In general I like the idea, but I think the user-visible change will be quite
large, almost "cgroup v3"-large. Here are some problems:
1) Anything shared between e.g. system.slice and user.slice now belongs
   to the root cgroup and is completely unaccounted/unlimited. E.g. all pagecache
   belonging to shared libraries.
2) It's concerning in security terms. If I understand the idea correctly, a
   read-only access will allow to move charges to an upper level, potentially
   crossing memory.max limits. It doesn't sound safe.
3) It brings a non-trivial amount of memory to non-leave cgroups. To some extent
   it returns us to the cgroup v1 world and a question of competition between
   resources consumed by a cgroup directly and through children cgroups. Not
   like the problem doesn't exist now, but it's less pronounced.
   If say >50% of system.slice's memory will belong to system.slice directly,
   then we likely will need separate non-recursive counters, limits, protections,
   etc.
4) Imagine a production server and a system administrator entering using ssh
   (and being put into user.slice) and running a big grep... It screws up all
   memory accounting until a next reboot. Not a completely impossible scenario.

That said, I agree with Johannes and I'm also not a big fan of this patchset.

I agree that the problem exist and that the patchset provides a solution, but
it doesn't look nice (and generic enough) and creates a lot of questions and
corner cases.

Btw, won't (an optional) disabling of memcg accounting for a tmpfs solve your
problem? It will be less invasive and will not require any oom changes.

**STUDY MATERIAL**
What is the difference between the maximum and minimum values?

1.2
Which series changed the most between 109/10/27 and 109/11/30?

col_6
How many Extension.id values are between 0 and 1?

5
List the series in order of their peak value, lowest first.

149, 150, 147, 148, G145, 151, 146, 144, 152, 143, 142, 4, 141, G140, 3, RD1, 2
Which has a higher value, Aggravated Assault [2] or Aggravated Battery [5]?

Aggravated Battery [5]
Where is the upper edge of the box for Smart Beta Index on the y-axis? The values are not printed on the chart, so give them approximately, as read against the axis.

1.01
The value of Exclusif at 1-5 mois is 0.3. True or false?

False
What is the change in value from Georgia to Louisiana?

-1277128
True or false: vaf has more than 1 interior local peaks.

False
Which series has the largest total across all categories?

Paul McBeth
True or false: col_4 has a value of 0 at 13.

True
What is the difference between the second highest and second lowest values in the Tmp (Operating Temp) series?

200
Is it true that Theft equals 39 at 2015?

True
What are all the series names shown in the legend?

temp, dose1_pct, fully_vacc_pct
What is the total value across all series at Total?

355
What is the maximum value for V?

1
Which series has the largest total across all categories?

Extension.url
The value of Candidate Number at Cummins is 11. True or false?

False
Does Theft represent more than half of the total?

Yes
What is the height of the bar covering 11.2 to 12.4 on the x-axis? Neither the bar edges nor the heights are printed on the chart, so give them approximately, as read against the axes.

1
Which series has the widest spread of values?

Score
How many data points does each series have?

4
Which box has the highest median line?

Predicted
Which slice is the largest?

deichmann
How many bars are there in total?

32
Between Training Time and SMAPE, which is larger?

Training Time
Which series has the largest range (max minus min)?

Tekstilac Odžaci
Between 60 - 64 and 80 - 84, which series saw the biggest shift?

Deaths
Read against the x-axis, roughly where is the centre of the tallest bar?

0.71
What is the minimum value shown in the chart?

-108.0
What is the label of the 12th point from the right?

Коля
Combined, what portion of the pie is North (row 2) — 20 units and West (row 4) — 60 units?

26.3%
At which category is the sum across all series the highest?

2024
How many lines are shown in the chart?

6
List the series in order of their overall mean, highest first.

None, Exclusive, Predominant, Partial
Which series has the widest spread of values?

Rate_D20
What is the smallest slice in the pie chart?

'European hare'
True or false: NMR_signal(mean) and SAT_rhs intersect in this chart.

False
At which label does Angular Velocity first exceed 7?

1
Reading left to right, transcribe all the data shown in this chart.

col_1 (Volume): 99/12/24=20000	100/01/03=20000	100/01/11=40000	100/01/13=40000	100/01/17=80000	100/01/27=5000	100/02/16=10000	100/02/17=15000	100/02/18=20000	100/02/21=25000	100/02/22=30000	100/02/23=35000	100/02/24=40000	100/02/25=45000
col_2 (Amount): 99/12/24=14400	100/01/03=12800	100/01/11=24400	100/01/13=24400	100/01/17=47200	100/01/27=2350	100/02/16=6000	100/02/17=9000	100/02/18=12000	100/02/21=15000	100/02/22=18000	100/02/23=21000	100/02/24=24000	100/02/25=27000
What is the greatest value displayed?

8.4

**EXERCISE DIRECTIONS**
Transcribe, without alteration, the portion of the reply on cgroup memory accounting from "4) Imagine a" to "corner cases.".

**RESULT**
4) Imagine a production server and a system administrator entering using ssh
   (and being put into user.slice) and running a big grep... It screws up all
   memory accounting until a next reboot. Not a completely impossible scenario.

That said, I agree with Johannes and I'm also not a big fan of this patchset.

I agree that the problem exist and that the patchset provides a solution, but
it doesn't look nice (and generic enough) and creates a lot of questions and
corner cases.